Task description | According to the passage about Nine Miles, on what date was Robert Nesta Marley born?
-- BEGIN Selected extract --
The mountaintop hamlet of Nine Miles, in the heart of St Ann, is almost unsignposted and accessible only by four-wheel drive. There is a tiny drinking shack, or shebeen – how the Red Stripe is delivered is a mystery – but little else save the birthplace and tomb of Bob Marley. Marley, alongside Elvis Presley and John Lennon, is one of the 20th century’s triumvirate of deceased musical patriarchs. Presley didn’t invent rock’n’roll, but he made it viable. Lennon didn’t invent lyrics or albums, but he made them matter. Marley didn’t invent the reggae beat, but he introduced it to a world audience.

 

Growing up between Nine Miles and west Kingston, Marley turned what he saw and heard into music with a depth and compassion that the smallest child and the oldest musicologist could appreciate. Walk a few miles in Marley’s shoes and everything becomes a little clearer. At one end of Nine Miles is 10 yards of paved road and a walled compound adorned with the red, gold and green flags of Rastafarianism, the million-strong religion occasionally feared but more typically ignored by the Jamaican state. In the early hours of February 6 1945, in a shack now within the compound, and with a roof that looks suspiciously like it has been renovated, Cedella “Ciddy” Marley, the young wife of Norvel, a white army captain from Liverpool old enough to be her father, gave birth to her first child, Robert Nesta Marley. Cedella still lives here (and in Miami), but the house at Nine Miles is now maintained by Richard Booker, Bob’s Miami-based half-brother. It is a strange, desultory place, populated by ganja-smoking Rastafarians who repeatedly ask, “You got anything for me?” and where the toilets are labelled “kings” and “queens”.
-- END Selected extract --
-- BEGIN Extracted data --
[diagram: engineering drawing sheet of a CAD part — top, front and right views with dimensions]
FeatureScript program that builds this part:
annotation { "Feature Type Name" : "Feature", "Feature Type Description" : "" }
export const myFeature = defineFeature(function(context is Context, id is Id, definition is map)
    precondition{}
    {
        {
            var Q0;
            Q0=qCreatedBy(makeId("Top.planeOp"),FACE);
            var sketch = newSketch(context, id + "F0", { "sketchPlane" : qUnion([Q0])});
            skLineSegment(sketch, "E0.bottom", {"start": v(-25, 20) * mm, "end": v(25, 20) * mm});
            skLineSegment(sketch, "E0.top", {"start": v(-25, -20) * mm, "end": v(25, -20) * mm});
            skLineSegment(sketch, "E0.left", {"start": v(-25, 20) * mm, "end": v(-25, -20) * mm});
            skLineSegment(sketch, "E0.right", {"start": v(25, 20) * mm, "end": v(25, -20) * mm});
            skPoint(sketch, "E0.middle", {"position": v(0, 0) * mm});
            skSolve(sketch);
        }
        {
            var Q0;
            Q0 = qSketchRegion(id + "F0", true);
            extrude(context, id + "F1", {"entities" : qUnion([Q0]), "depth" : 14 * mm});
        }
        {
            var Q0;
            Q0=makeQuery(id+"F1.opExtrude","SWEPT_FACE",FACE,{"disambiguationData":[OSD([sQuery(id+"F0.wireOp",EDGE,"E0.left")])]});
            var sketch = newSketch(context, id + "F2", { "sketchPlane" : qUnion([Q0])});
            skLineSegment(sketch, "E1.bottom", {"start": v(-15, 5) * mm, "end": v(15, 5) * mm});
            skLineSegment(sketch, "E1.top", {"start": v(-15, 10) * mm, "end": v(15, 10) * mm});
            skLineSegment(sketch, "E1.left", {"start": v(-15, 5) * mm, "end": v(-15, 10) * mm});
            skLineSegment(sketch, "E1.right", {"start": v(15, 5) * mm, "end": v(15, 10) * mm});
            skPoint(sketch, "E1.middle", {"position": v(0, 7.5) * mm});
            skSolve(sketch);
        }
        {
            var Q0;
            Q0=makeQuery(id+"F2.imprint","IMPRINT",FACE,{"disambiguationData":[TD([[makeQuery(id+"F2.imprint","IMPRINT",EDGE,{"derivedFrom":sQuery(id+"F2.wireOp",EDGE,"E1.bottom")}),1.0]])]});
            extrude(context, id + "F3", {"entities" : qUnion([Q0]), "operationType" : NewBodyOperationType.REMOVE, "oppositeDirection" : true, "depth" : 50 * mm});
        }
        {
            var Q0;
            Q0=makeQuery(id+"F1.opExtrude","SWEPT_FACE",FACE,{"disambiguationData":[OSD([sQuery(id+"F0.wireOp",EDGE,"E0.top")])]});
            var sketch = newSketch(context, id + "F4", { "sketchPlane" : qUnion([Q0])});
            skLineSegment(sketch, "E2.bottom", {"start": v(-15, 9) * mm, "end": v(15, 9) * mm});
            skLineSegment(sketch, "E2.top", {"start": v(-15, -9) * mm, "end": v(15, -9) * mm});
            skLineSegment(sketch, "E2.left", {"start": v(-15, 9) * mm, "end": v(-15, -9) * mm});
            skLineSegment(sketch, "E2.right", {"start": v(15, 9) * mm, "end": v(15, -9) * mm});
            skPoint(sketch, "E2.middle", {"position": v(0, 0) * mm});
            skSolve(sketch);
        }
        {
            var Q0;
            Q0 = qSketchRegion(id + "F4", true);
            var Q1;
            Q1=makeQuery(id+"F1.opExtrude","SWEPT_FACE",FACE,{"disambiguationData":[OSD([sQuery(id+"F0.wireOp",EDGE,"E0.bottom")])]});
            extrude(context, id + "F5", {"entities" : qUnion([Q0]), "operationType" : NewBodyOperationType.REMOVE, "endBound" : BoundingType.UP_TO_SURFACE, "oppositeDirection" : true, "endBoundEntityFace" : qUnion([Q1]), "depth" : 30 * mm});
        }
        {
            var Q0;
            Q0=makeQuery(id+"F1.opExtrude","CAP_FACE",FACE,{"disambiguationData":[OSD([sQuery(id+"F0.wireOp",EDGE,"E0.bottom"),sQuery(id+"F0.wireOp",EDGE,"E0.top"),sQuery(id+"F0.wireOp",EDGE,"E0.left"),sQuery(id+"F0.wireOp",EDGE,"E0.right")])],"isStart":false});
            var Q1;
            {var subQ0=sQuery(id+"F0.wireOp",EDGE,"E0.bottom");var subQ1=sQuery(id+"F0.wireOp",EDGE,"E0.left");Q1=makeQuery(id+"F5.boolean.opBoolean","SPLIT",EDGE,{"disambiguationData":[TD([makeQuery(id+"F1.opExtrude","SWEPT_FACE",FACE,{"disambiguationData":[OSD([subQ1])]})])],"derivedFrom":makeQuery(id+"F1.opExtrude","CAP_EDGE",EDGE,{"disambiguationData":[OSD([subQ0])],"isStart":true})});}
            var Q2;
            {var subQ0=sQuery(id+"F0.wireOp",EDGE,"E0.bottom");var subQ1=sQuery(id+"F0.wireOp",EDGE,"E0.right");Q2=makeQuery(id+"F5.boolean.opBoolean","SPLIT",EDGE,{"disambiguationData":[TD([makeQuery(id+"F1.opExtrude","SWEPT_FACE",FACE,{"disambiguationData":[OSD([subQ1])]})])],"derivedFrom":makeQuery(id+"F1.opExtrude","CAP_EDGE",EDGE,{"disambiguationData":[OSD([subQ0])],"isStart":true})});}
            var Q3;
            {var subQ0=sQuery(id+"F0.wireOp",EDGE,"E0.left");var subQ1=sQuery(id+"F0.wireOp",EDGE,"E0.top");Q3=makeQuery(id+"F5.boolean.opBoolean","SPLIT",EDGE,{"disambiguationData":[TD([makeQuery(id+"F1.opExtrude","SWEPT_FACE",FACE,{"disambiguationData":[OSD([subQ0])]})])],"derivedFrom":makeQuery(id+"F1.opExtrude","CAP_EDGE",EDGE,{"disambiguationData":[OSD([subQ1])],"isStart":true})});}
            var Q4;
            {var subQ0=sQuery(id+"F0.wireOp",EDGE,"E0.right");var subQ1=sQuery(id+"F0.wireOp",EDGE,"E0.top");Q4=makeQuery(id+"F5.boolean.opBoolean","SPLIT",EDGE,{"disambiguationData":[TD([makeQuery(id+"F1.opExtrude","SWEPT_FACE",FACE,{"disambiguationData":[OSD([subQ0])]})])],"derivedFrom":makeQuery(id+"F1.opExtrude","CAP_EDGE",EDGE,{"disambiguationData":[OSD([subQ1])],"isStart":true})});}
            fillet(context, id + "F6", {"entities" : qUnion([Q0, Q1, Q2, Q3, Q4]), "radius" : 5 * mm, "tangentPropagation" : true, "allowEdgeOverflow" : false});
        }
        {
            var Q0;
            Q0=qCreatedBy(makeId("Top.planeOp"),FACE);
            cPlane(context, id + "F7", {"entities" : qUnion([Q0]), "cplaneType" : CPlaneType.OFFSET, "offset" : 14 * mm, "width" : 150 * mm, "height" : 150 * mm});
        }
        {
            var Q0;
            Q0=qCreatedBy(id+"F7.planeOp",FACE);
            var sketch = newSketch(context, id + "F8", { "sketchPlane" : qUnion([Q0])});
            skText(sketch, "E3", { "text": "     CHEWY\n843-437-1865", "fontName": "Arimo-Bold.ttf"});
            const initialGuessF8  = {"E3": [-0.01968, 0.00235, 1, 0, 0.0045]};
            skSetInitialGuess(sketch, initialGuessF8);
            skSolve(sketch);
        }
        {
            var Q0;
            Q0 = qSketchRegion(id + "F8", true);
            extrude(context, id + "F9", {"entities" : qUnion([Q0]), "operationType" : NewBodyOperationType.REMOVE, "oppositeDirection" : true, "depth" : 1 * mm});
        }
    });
-- END Extracted data --
Full response | He was born in the early hours of February 6, 1945.